Exercise directions: Data follows below. Repeat exactly the lines between the line holding "коммуникаций." and the line holding "впродовж кризи роззброєння", inclusive, and nothing more; drop pictures.

(Provided data Opens)

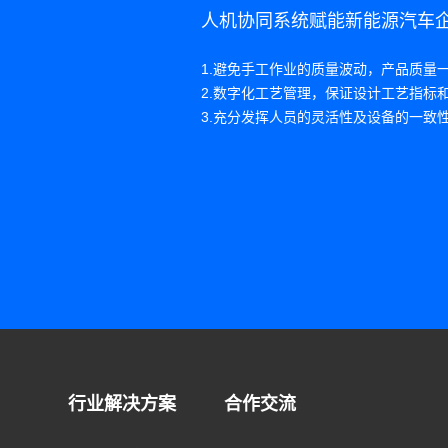
人机协同系统赋能新能源汽车
1.避免手工作业的质量波动，产品质量
2.数字化工艺管理，保证设计工艺指标
3.充分发挥人员的灵活性及设备的一致
行业解决方案
合作交流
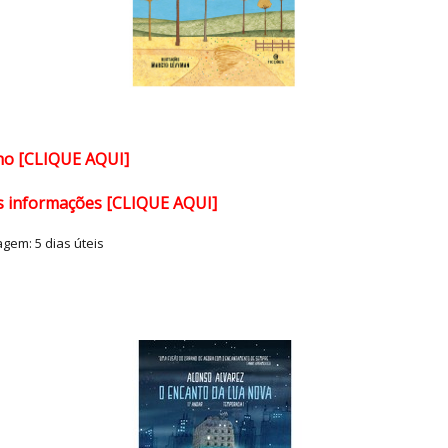
cho [CLIQUE AQUI]
is informações [CLIQUE AQUI]
tagem:
5 dias úteis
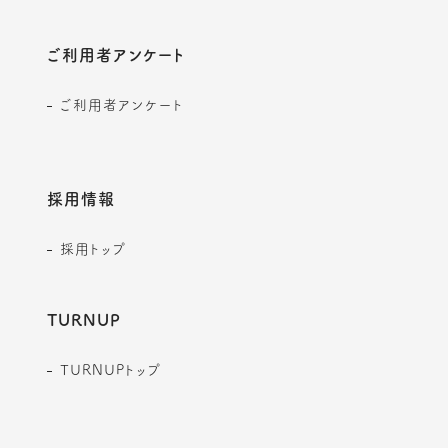
ご利用者アンケート
ご利用者アンケート
採用情報
採用トップ
TURNUP
TURNUPトップ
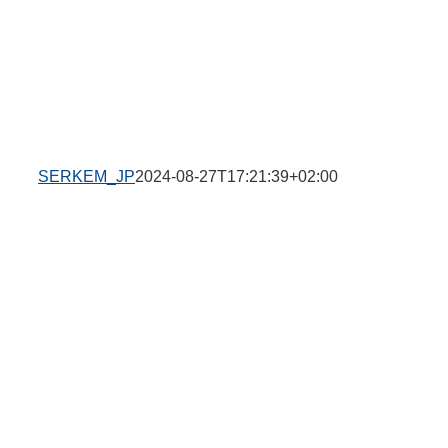
SERKEM_JP
2024-08-27T17:21:39+02:00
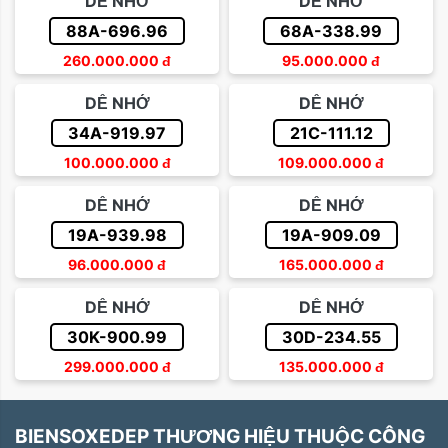
DỄ NHỚ
DỄ NHỚ
88A-696.96
68A-338.99
260.000.000
đ
95.000.000
đ
DỄ NHỚ
DỄ NHỚ
34A-919.97
21C-111.12
100.000.000
đ
109.000.000
đ
DỄ NHỚ
DỄ NHỚ
19A-939.98
19A-909.09
96.000.000
đ
165.000.000
đ
DỄ NHỚ
DỄ NHỚ
30K-900.99
30D-234.55
299.000.000
đ
135.000.000
đ
BIENSOXEDEP THƯƠNG HIỆU THUỘC CÔNG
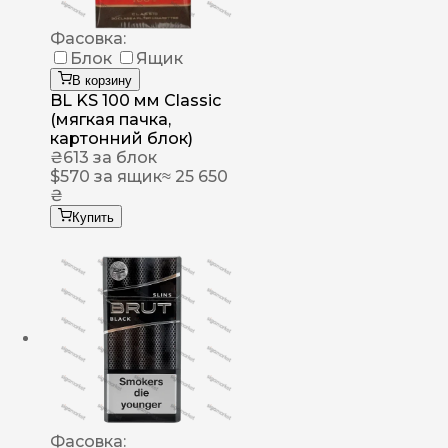
Фасовка:
Блок
Ящик
В корзину
BL KS 100 мм Classic
(мягкая пачка,
картонний блок)
₴
613
за блок
$
570
за ящик
≈ 25 650
₴
Купить
Фасовка:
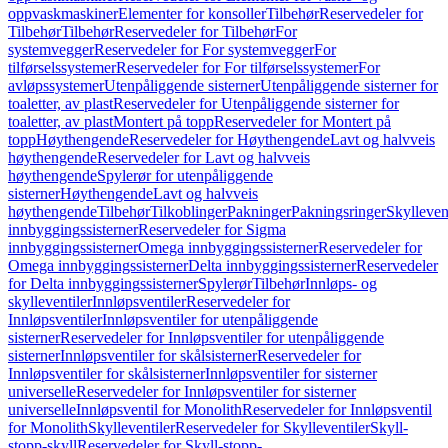
oppvaskmaskiner
Elementer for konsoller
Tilbehør
Reservedeler for
Tilbehør
Tilbehør
Reservedeler for Tilbehør
For
systemvegger
Reservedeler for For systemvegger
For
tilførselssystemer
Reservedeler for For tilførselssystemer
For
avløpssystemer
Utenpåliggende sisterner
Utenpåliggende sisterner for
toaletter, av plast
Reservedeler for Utenpåliggende sisterner for
toaletter, av plast
Montert på topp
Reservedeler for Montert på
topp
Høythengende
Reservedeler for Høythengende
Lavt og halvveis
høythengende
Reservedeler for Lavt og halvveis
høythengende
Spylerør for utenpåliggende
sisterner
Høythengende
Lavt og halvveis
høythengende
Tilbehør
Tilkoblinger
Pakninger
Pakningsringer
Skylleven
innbyggingssisterner
Reservedeler for Sigma
innbyggingssisterner
Omega innbyggingssisterner
Reservedeler for
Omega innbyggingssisterner
Delta innbyggingssisterner
Reservedeler
for Delta innbyggingssisterner
Spylerør
Tilbehør
Innløps- og
skylleventiler
Innløpsventiler
Reservedeler for
Innløpsventiler
Innløpsventiler for utenpåliggende
sisterner
Reservedeler for Innløpsventiler for utenpåliggende
sisterner
Innløpsventiler for skålsisterner
Reservedeler for
Innløpsventiler for skålsisterner
Innløpsventiler for sisterner
universelle
Reservedeler for Innløpsventiler for sisterner
universelle
Innløpsventil for Monolith
Reservedeler for Innløpsventil
for Monolith
Skylleventiler
Reservedeler for Skylleventiler
Skyll-
stopp-skyll
Reservedeler for Skyll-stopp-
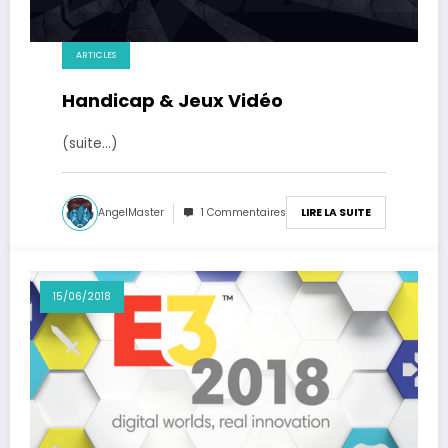
ARTICLES
Handicap & Jeux Vidéo
(suite…)
AngelMaster
1 Commentaires
LIRE LA SUITE
15/06/2018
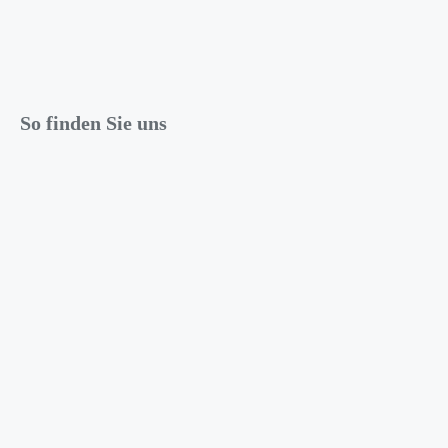
So finden Sie uns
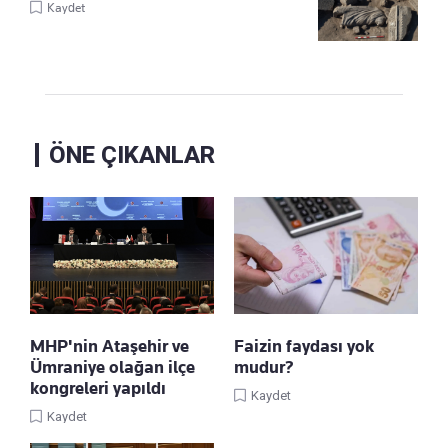
Kaydet
ÖNE ÇIKANLAR
MHP'nin Ataşehir ve
Faizin faydası yok
Ümraniye olağan ilçe
mudur?
kongreleri yapıldı
Kaydet
Kaydet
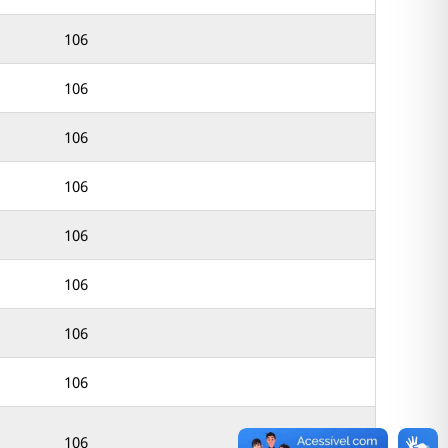
106
106
106
106
106
106
106
106
106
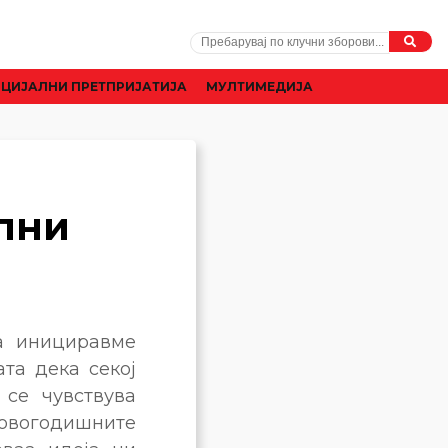
ЦИЈАЛНИ ПРЕТПРИЈАТИЈА
МУЛТИМЕДИЈА
лни
a инициравме
ата дека секој
 се чувствува
овогодишните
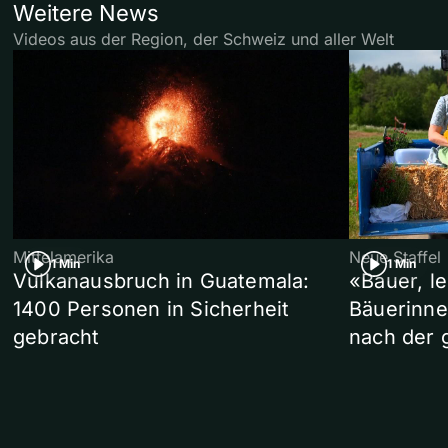
Weitere News
Videos aus der Region, der Schweiz und aller Welt
Mittelamerika
Neue Staffel
1 Min
1 Min
Vulkanausbruch in Guatemala:
«Bauer, l
1400 Personen in Sicherheit
Bäuerinne
gebracht
nach der 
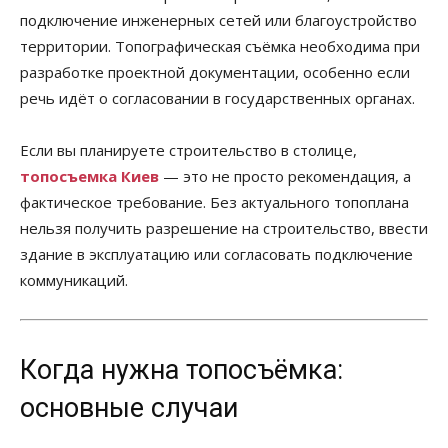
подключение инженерных сетей или благоустройство
территории. Топографическая съёмка необходима при
разработке проектной документации, особенно если
речь идёт о согласовании в государственных органах.
Если вы планируете строительство в столице,
топосъемка Киев
— это не просто рекомендация, а
фактическое требование. Без актуального топоплана
нельзя получить разрешение на строительство, ввести
здание в эксплуатацию или согласовать подключение
коммуникаций.
Когда нужна топосъёмка:
основные случаи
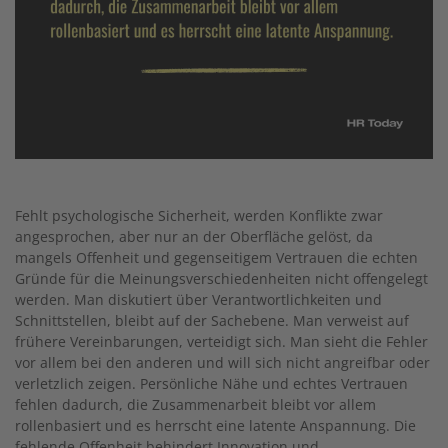
Fehlt psychologische Sicherheit, werden Konflikte zwar
angesprochen, aber nur an der Oberfläche gelöst, da
mangels Offenheit und gegenseitigem Vertrauen die echten
Gründe für die Meinungsverschiedenheiten nicht offengelegt
werden. Man diskutiert über Verantwortlichkeiten und
Schnittstellen, bleibt auf der Sachebene. Man verweist auf
frühere Vereinbarungen, verteidigt sich. Man sieht die Fehler
vor allem bei den anderen und will sich nicht angreifbar oder
verletzlich zeigen. Persönliche Nähe und echtes Vertrauen
fehlen dadurch, die Zusammenarbeit bleibt vor allem
rollenbasiert und es herrscht eine latente Anspannung. Die
fehlende Offenheit behindert Innovation und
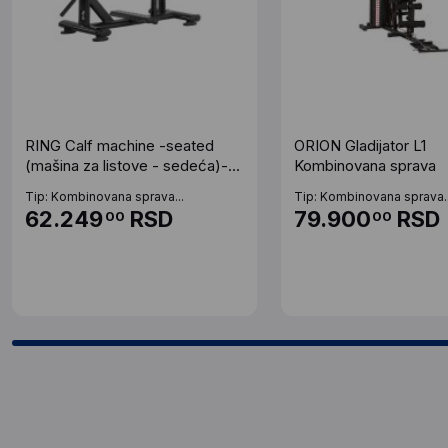
RING Calf machine -seated
ORION Gladijator L1
(mašina za listove - sedeća)-
Kombinovana sprava
RP H-CALF
Tip: Kombinovana sprava...
Tip: Kombinovana sprava..
62.249
RSD
79.900
RSD
00
00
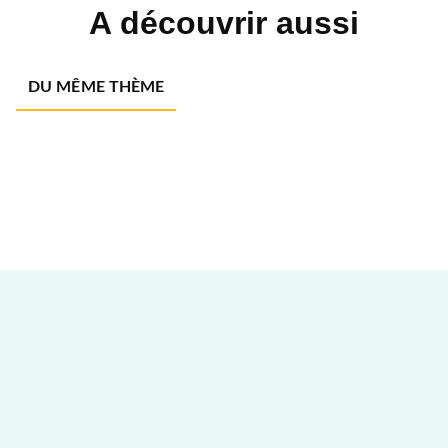
A découvrir aussi
DU MÊME THÈME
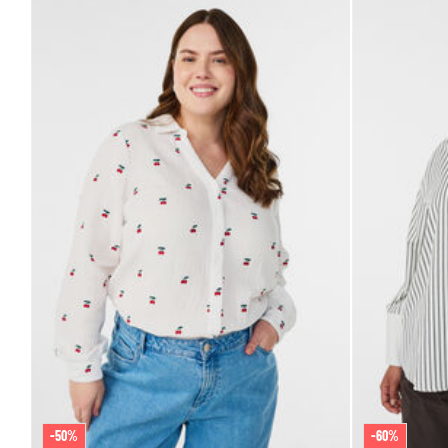
-50%
-60%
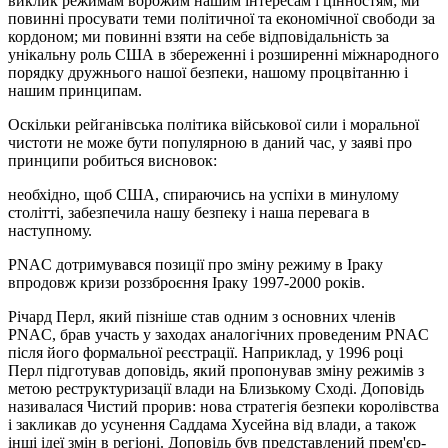
виклик режимам ворожим нашим інтересам і цінностям; ми
повинні просувати теми політичної та економічної свободи за
кордоном; ми повинні взяти на себе відповідальність за
унікальну роль США в збереженні і розширенні міжнародного
порядку дружнього нашої безпеки, нашому процвітанню і
нашим принципам.
Оскільки рейганівська політика військової сили і моральної
чистоти не може бути популярною в даний час, у заяві про
принципи робиться висновок:
необхідно, щоб США, спираючись на успіхи в минулому
столітті, забезпечила нашу безпеку і наша перевага в
наступному.
PNAC дотримувався позиції про зміну режиму в Іраку
впродовж кризи роззброєння Іраку 1997-2000 років.
Річард Перл, який пізніше став одним з основних членів
PNAC, брав участь у заходах аналогічних проведеним PNAC
після його формальної реєстрації. Наприклад, у 1996 році
Перл підготував доповідь, який пропонував зміну режимів з
метою реструктуризації влади на Близькому Сході. Доповідь
називалася Чистий прорив: нова стратегія безпеки королівства
і закликав до усунення Саддама Хусейна від влади, а також
інші ідеї змін в регіоні. Доповідь був представлений прем'єр-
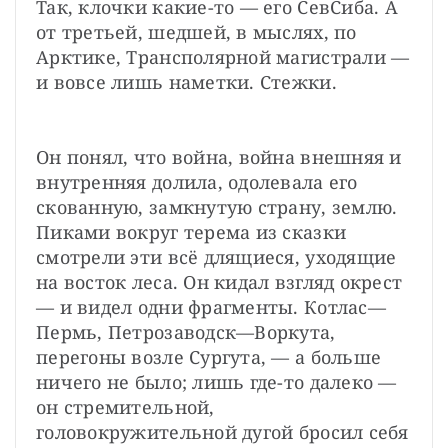
Так, клочки какие-то — его СевСиба. А 
от третьей, шедшей, в мыслях, по 
Арктике, Трансполярной магистрали — 
и вовсе лишь наметки. Стежки.
Он понял, что война, война внешняя и 
внутренняя долила, одолевала его 
скованную, замкнутую страну, землю. 
Пиками вокруг терема из сказки 
смотрели эти всё длящиеся, уходящие 
на восток леса. Он кидал взгляд окрест 
— и видел одни фрагменты. Котлас—
Пермь, Петрозаводск—Воркута, 
перегоны возле Сургута, — а больше 
ничего не было; лишь где-то далеко — 
он стремительной, 
головокружительной дугой бросил себя 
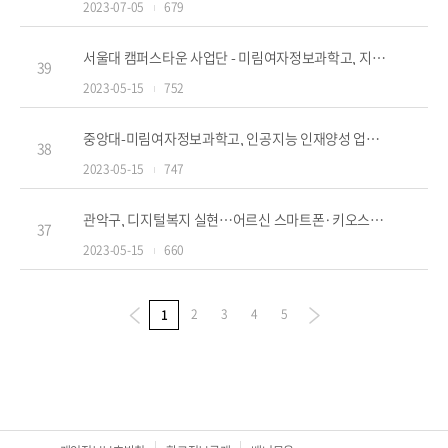
2023-07-05
679
서울대 캠퍼스타운 사업단 - 미림여자정보과학고, 지역 로봇·AI분야 인재양성 업무협약 체결
39
2023-05-15
752
중앙대-미림여자정보과학고, 인공지능 인재양성 업무협약 체결
38
2023-05-15
747
관악구, 디지털복지 실현…어르신 스마트폰·키오스크 강의도
37
2023-05-15
660
2
3
4
5
1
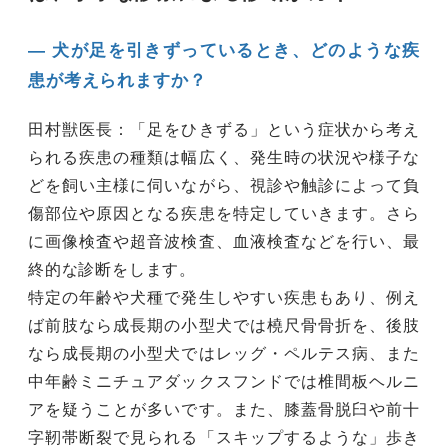
― 犬が足を引きずっているとき、どのような疾
患が考えられますか？
田村獣医長：「足をひきずる」という症状から考え
られる疾患の種類は幅広く、発生時の状況や様子な
どを飼い主様に伺いながら、視診や触診によって負
傷部位や原因となる疾患を特定していきます。さら
に画像検査や超音波検査、血液検査などを行い、最
終的な診断をします。
特定の年齢や犬種で発生しやすい疾患もあり、例え
ば前肢なら成長期の小型犬では橈尺骨骨折を、後肢
なら成長期の小型犬ではレッグ・ペルテス病、また
中年齢ミニチュアダックスフンドでは椎間板ヘルニ
アを疑うことが多いです。また、膝蓋骨脱臼や前十
字靭帯断裂で見られる「スキップするような」歩き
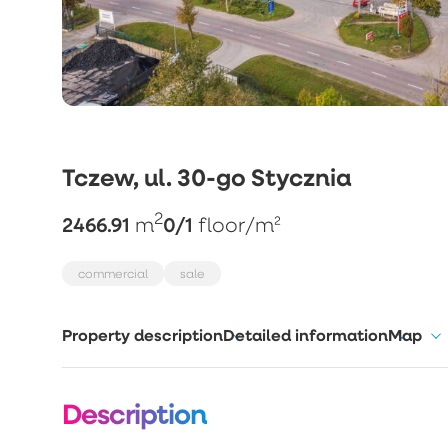
Tczew, ul. 30-go Stycznia
2
2466.91
0/1
m
floor
/m²
commercial
sale
Property description
Detailed information
Map
Description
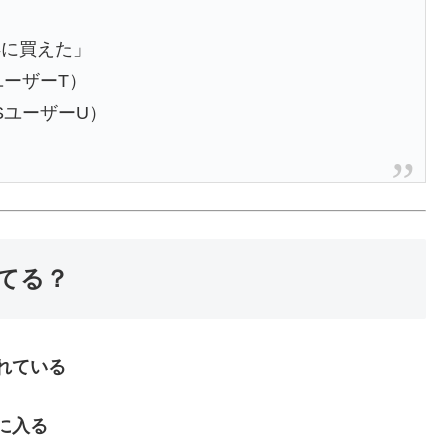
得に買えた」
ユーザーT）
SユーザーU）
てる？
れている
に入る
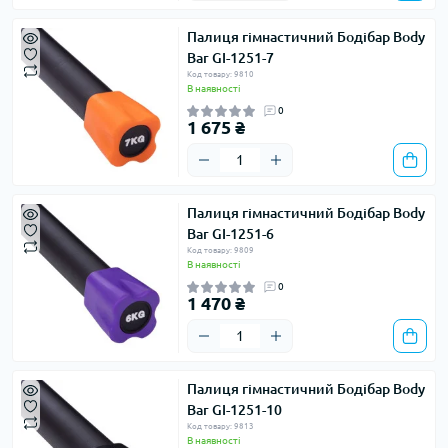
Палиця гімнастичний Бодібар Body
Bar GI-1251-7
Код товару: 9810
В наявності
0
1 675 ₴
Палиця гімнастичний Бодібар Body
Bar GI-1251-6
Код товару: 9809
В наявності
0
1 470 ₴
Палиця гімнастичний Бодібар Body
Bar GI-1251-10
Код товару: 9813
В наявності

(Provided data Closes)

Response to this exercise:
коммуникаций.
Когда нужна топосъёмка:
основные случаи
Fehlt psychologische Sicherheit, werden Konflikte zwar
angesprochen, aber nur an der Oberfläche gelöst, da
mangels Offenheit und gegenseitigem Vertrauen die echten
Gründe für die Meinungsverschiedenheiten nicht offengelegt
werden. Man diskutiert über Verantwortlichkeiten und
Schnittstellen, bleibt auf der Sachebene. Man verweist auf
frühere Vereinbarungen, verteidigt sich. Man sieht die Fehler
vor allem bei den anderen und will sich nicht angreifbar oder
verletzlich zeigen. Persönliche Nähe und echtes Vertrauen
fehlen dadurch, die Zusammenarbeit bleibt vor allem
rollenbasiert und es herrscht eine latente Anspannung. Die
fehlende Offenheit behindert Innovation und
RING Calf machine -seated
ORION Gladijator L1
(mašina za listove - sedeća)-
Kombinovana sprava
RP H-CALF
Tip: Kombinovana sprava...
Tip: Kombinovana sprava..
62.249
RSD
79.900
RSD
00
00
A découvrir aussi
DU MÊME THÈME
-50%
-60%
виклик режимам ворожим нашим інтересам і цінностям; ми
повинні просувати теми політичної та економічної свободи за
кордоном; ми повинні взяти на себе відповідальність за
унікальну роль США в збереженні і розширенні міжнародного
порядку дружнього нашої безпеки, нашому процвітанню і
нашим принципам.
Оскільки рейганівська політика військової сили і моральної
чистоти не може бути популярною в даний час, у заяві про
принципи робиться висновок:
необхідно, щоб США, спираючись на успіхи в минулому
столітті, забезпечила нашу безпеку і наша перевага в
наступному.
PNAC дотримувався позиції про зміну режиму в Іраку
впродовж кризи роззброєння Іраку 1997-2000 років.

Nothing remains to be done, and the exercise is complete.